All we need is the matrix which describes those linear combinations,
    so we can use it as a basis rotation
    to transform the atomic integrals into molecular integrals.

The main reason to use the molecular orbital basis is that
    it produces a very reasonable and well-defined starting point for VQE.
(The natural choice of reference state in the molecular orbital basis
    is provably THE best one can do with a single computational basis state,
    when taking a "one qubit per orbital" perspective. I think. :/)
One COULD work in the atomic basis set if one really wanted to.
However, you would still need to ORTHOGONALIZE the atomic orbitals,
    so you would still need to do SOME sort of basis rotation.
And the process to get the basis rotation for molecular orbitals is so streamlined
    that it's usually easier to just get on that bandwagon.
Seriously - I've had projects where I wanted to use an atomic orbital basis before,
    but the only good way I found to orthogonalize them
    involved finding the molecular orbitals first.
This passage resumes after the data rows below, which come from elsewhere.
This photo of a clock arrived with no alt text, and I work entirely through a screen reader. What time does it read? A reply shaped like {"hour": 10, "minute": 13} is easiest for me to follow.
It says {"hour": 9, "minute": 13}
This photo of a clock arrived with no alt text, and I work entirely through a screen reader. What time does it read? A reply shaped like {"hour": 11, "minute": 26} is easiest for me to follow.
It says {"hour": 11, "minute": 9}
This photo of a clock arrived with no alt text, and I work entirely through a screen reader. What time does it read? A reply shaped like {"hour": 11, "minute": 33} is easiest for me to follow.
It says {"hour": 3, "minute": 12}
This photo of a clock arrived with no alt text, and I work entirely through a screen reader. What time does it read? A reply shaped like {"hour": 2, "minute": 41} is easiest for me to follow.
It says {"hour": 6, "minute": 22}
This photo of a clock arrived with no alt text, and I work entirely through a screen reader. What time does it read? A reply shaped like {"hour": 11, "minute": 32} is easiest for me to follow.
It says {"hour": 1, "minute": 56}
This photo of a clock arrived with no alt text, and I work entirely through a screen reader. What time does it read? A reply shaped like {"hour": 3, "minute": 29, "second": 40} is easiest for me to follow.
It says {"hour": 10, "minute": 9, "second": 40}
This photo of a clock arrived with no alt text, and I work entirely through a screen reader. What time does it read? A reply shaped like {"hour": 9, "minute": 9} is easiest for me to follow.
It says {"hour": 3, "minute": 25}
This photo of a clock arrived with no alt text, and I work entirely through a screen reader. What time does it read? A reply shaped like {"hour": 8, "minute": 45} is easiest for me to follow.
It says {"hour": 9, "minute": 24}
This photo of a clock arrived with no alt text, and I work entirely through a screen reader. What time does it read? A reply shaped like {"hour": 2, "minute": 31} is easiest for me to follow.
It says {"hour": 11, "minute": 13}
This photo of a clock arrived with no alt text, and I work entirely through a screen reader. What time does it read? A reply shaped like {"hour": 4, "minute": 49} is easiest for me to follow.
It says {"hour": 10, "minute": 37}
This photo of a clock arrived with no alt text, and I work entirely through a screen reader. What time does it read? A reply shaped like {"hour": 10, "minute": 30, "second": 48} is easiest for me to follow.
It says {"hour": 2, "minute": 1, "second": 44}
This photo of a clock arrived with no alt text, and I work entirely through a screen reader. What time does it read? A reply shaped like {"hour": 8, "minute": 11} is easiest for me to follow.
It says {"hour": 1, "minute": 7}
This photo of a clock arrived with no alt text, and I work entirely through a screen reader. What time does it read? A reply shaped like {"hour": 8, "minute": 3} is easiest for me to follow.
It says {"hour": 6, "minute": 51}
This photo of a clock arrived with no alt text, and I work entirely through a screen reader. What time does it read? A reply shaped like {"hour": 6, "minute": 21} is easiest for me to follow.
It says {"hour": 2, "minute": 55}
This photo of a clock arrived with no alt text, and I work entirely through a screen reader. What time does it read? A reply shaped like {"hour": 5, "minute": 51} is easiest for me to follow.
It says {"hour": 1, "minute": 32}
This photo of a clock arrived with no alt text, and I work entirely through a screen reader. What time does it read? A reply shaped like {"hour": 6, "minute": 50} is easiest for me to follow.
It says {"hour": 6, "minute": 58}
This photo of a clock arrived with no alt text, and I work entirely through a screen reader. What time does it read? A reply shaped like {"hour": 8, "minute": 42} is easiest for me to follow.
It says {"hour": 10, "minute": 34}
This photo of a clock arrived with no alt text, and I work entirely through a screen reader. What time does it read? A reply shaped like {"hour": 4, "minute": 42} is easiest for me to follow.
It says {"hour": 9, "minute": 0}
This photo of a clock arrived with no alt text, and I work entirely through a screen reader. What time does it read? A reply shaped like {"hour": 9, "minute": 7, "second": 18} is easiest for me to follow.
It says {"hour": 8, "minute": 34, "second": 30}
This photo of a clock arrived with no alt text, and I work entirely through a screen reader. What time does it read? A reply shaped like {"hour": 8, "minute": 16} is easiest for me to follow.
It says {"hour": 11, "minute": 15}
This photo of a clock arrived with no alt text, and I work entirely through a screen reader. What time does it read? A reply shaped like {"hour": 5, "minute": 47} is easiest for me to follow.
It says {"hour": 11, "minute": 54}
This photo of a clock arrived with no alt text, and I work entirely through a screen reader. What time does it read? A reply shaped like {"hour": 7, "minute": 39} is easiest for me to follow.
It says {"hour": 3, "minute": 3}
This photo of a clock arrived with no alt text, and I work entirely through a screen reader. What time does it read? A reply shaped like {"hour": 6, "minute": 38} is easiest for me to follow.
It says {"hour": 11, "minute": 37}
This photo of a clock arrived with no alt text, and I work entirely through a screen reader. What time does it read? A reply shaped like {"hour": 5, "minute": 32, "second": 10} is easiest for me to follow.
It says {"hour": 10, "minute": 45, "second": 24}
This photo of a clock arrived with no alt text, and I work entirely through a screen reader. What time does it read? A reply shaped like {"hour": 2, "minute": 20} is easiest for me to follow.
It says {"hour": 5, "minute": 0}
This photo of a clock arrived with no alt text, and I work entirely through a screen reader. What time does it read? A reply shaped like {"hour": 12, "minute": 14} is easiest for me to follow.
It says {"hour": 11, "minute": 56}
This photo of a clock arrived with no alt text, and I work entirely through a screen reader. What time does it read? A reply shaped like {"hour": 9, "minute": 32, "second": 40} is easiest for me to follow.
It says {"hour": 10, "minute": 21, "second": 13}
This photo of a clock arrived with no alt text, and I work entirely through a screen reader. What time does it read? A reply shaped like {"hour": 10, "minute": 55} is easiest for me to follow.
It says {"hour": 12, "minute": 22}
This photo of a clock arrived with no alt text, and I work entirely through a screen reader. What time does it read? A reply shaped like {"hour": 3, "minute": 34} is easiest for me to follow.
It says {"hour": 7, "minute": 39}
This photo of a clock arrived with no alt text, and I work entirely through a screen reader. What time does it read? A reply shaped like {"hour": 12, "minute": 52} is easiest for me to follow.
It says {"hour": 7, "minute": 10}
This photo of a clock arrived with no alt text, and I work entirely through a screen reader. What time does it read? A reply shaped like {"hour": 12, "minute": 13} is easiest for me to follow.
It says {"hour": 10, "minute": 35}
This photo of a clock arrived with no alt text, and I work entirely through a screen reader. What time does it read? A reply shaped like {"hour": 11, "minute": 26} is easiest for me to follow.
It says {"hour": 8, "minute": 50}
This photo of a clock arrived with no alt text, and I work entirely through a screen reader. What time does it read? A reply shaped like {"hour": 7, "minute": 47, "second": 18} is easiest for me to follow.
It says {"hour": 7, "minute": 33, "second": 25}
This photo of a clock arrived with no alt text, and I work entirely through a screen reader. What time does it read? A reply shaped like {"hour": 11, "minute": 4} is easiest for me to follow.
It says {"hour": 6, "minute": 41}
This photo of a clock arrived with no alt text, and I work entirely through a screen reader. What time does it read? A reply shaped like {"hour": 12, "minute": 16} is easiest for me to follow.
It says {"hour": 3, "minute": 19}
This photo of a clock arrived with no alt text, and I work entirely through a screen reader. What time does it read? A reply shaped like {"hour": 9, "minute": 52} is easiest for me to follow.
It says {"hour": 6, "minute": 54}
The Fock operator is a version of the electronic Hamiltonian
    in which there is just a single quantum electron,
    interacting with the nuclei and a classical "mean-field" of all the other electrons.
It's a funny sort of operator, because (at least the way *I* think of it)
    the classical "mean-field" of all the other electrons is defined
    in terms of the eigenstates of the quantum electron.
It's a bit circular.
So you can't merely diagonalize a matrix and be done;
    you've got to run some kind of loop until your eigenstates have converged.
And there are nearly as many ways to do that as there are `basis` sets. o_o

The simplest (in some vague sense) is known as "restricted" Hartree-Fock (RHF).
Other systems may require something more or less sophisticated.
Select the method in pyscf by constructing a different type of object.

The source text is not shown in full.